This month’s natural gas bill will be a little higher for Atmos Energy customers, even though Denton and many other Texas cities have denied the company’s latest rate increase.
Atmos has appealed the denials to the Texas Railroad Commission, which is expected to hear the rate case in September, according to Austin-area attorney Alfred Herrera, whose firm Herrera & Boyle is representing Denton and 56 other cities in the dispute.
Last month, more than 130 cities refused the company’s request for another $45.6 million in revenue. The request translates into a nearly 10 percent rate increase for residential customers, or $2.02 per month for the average ratepayer. Commercial and industrial customers will likely see their bills increase a little more than 10 percent.
A consulting firm reviewed the data supporting the company’s rate increase and determined the amount wasn’t warranted, Herrera said.
“That’s what we’ll be debating at the railroad commission,” Herrera said.
“We believe the increase should be something less.”
Atmos’ media relations office did not return calls for comment Monday.
According to city documents, UtiliTech, a Pennsylvania company that specializes rate case analysis, determined that Atmos warranted an increase worth $26.6 million, at most. The firm noted at least nine items where Atmos, which has posted record profits in recent years, failed to prove that the additional money was needed from ratepayers. Among those items were unexplained cost overruns, uncollectable revenue lost in a new billing system, corporate image advertising, executive bonuses and other employee benefits.
The rate increase is the company’s third request since 2012 and the second in less than a year with Denton and the other member cities of Atmos Texas Municipalities. In January 2012, Atmos requested an increase of $49.1 million, about half of which was eventually granted by the railroad commission.

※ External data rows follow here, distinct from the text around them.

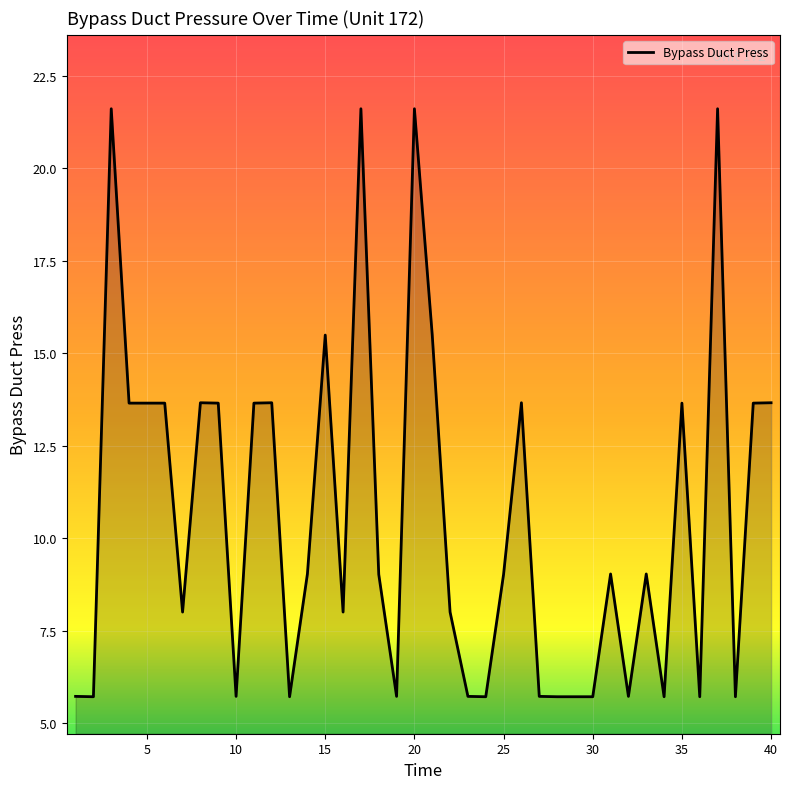

What is the greatest value displayed?

21.6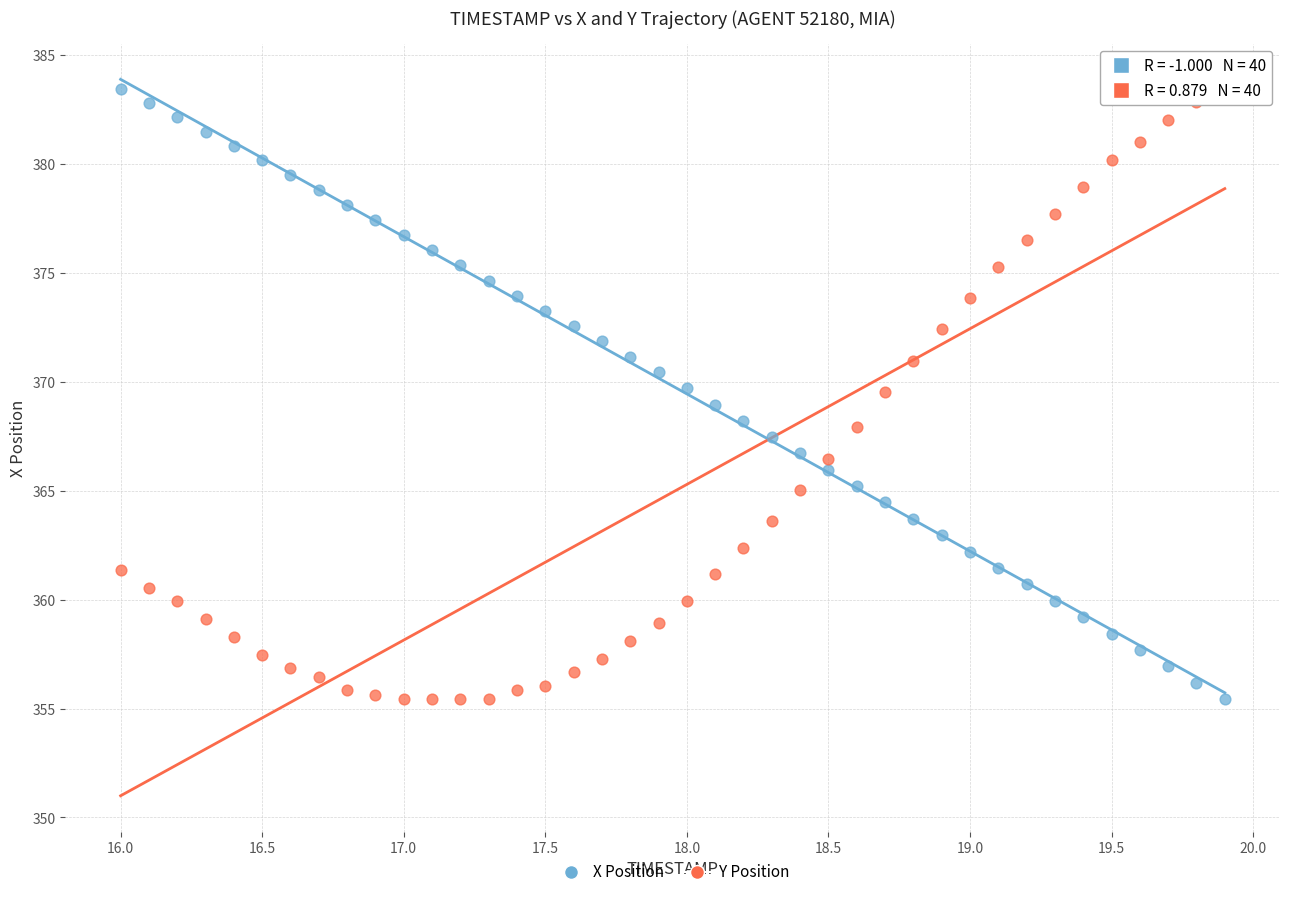

Across all data points, what is the range of X values (max minus min)?

3.9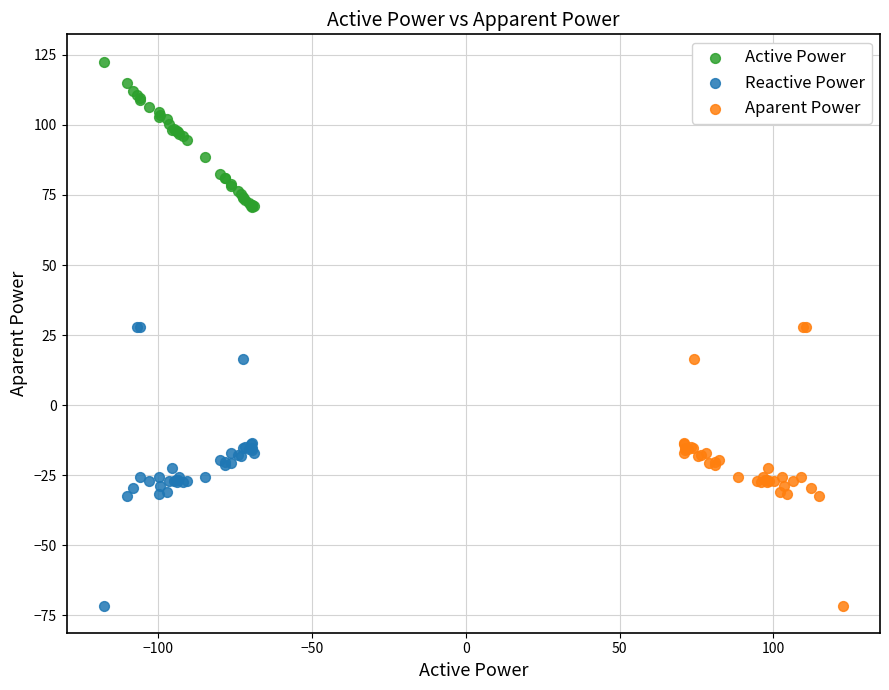

Which series reaches the maximum Y coordinate?

Active Power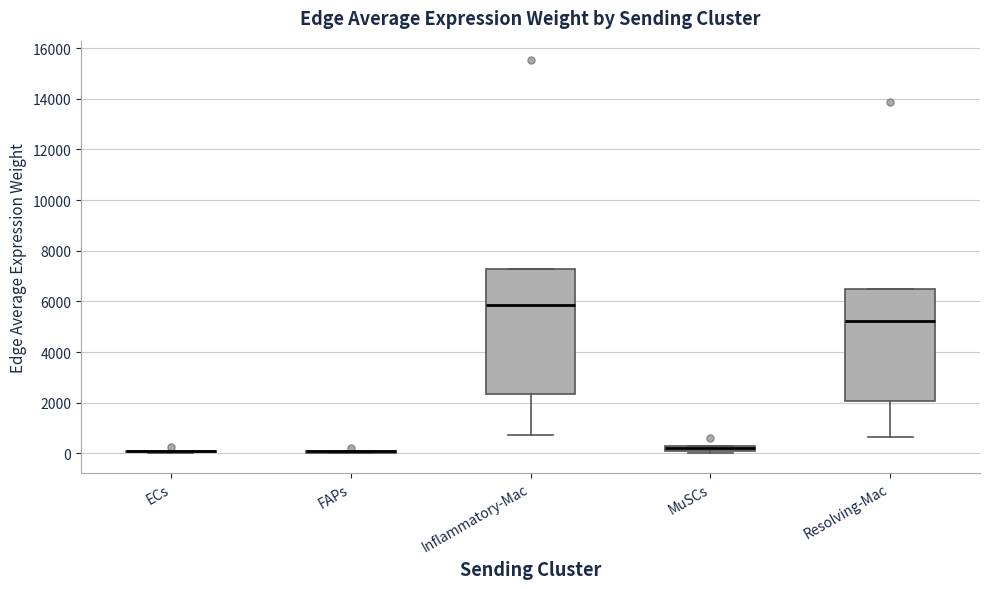

Where does the median line of the box for Inflammatory-Mac sit on the y-axis? The values are not printed on the chart, so give them approximately, as read against the axis.

5800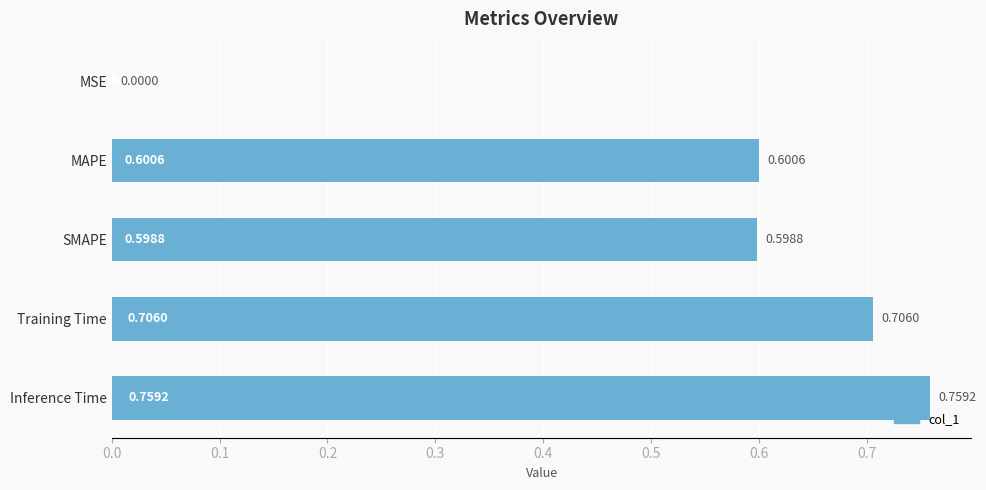

What is the sum of the values at SMAPE and MAPE?

1.2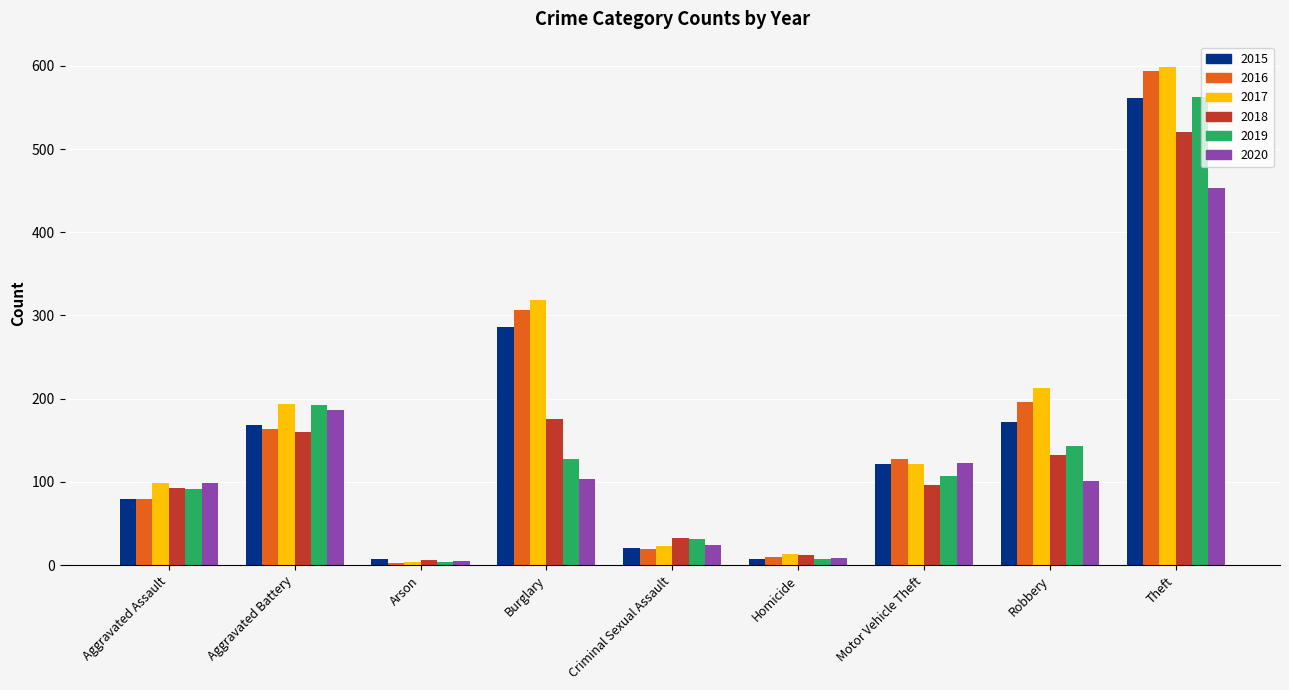

Which series changed the most between Aggravated Battery and Theft?

2016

In July 2013, Atmos came back to the member cities asking for a system-wide increase of $22.7 million, which was negotiated down to $16.6 million by the cities that fought the increase.
Atmos Texas Municipalities is one of two coalition groups statewide that work together on rate cases, according to Denton Mayor Chris Watts. Member cities benefit from sharing costs with other cities in fighting a rate increase on behalf of residents.
“These are costs that would be born anyways, especially the expert analysis — that’s expensive,” Watts said.
Atmos’ latest request was filed in February. Should the railroad commission deny all or part of the increase on appeal, Atmos customers would likely see a refund of their over-payments this fall.